If the objective behind this indictment of a
traditional and time-tested relationship was to argue for a cricket-plus
approach, it would be understandable. However, the problem with positing a
theory rooted in contemporary academic fashion is that it ignores the fact that
Indians, and least of all the Indian establishment, isn’t innately
uncomfortable whites, as long as their whiteness isn’t complicated by cultural
condescension. India, for example, has the best of relations with South Africa,
another cricketing nation where the game is still set in the social mould of
the apartheid years. Will that relationship be significantly enhanced if there
were more blacks and Asians representing the South Africa Test side? Are
Indians prone to viewing a Shane Warne or a Jacques Kallis with suspicion at
the IPL matches because they are white?
Take the United Kingdom, with which India has had an
enduring but historically over-burdened relationship. Why is it that Indian
visitors to London—and their numbers keep multiplying each year—still prefer a
visit to Buckingham Palace to a wander down Brick Lane? Why does the England of
Agatha Christie, P.G. Wodehouse and Downton Abbey continue to fascinate
English-speaking Indians? That England is old, class-ridden, exclusionary and
on the retreat. But has the notion of Cool Britannia that the post-Thatcher
generation has promoted so assiduously made the prospect of the ‘enhanced
partnership’ more appealing? Or, are the two countries not assessing bilateral
relationships through the prism of self-interest?

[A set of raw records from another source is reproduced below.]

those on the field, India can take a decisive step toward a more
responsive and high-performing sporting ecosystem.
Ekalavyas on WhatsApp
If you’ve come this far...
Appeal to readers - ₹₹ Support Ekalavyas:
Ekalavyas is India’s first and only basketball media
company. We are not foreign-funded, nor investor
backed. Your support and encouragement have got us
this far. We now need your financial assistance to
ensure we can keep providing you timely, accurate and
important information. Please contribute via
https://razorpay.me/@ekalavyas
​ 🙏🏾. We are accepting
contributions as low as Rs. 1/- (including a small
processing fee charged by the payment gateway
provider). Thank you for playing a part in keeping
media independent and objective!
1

Even a casual visitor to Melbourne and Sydney will
realise that the stereotype of white Australia does not hold any longer. However,
does the prevailing multiculturalism of Australia by itself enhance its
attractiveness to India? The answer is mixed. Rigid social attitudes,
especially those accompanied by a wariness of the foreigner, are a deterrent to
good relations, both business and diplomatic. However, a diverse society by
itself is of no incremental benefit. India is an open society which is socially
conservative and, often, closed. But this has little bearing on its worth as a
strategic or commercial partner.
There are many compelling reasons why Australia and
India need to discover each other purposefully. Cricket and the English
language are worthwhile foundations for the mutual exploration process to
proceed. But in the long run, there are larger questions. Does India seek a
worthwhile role in the Indian Ocean and is it willing to invest in it? How does
Australia balance its business relationship with China with the yearning for a
strategic relationship with India? How much is Indian business willing to
invest in the natural resources of Australia? Can India provide a market for
Australia’s farm and dairy sector? These are issues on which the future of
Australia-India relations will hinge.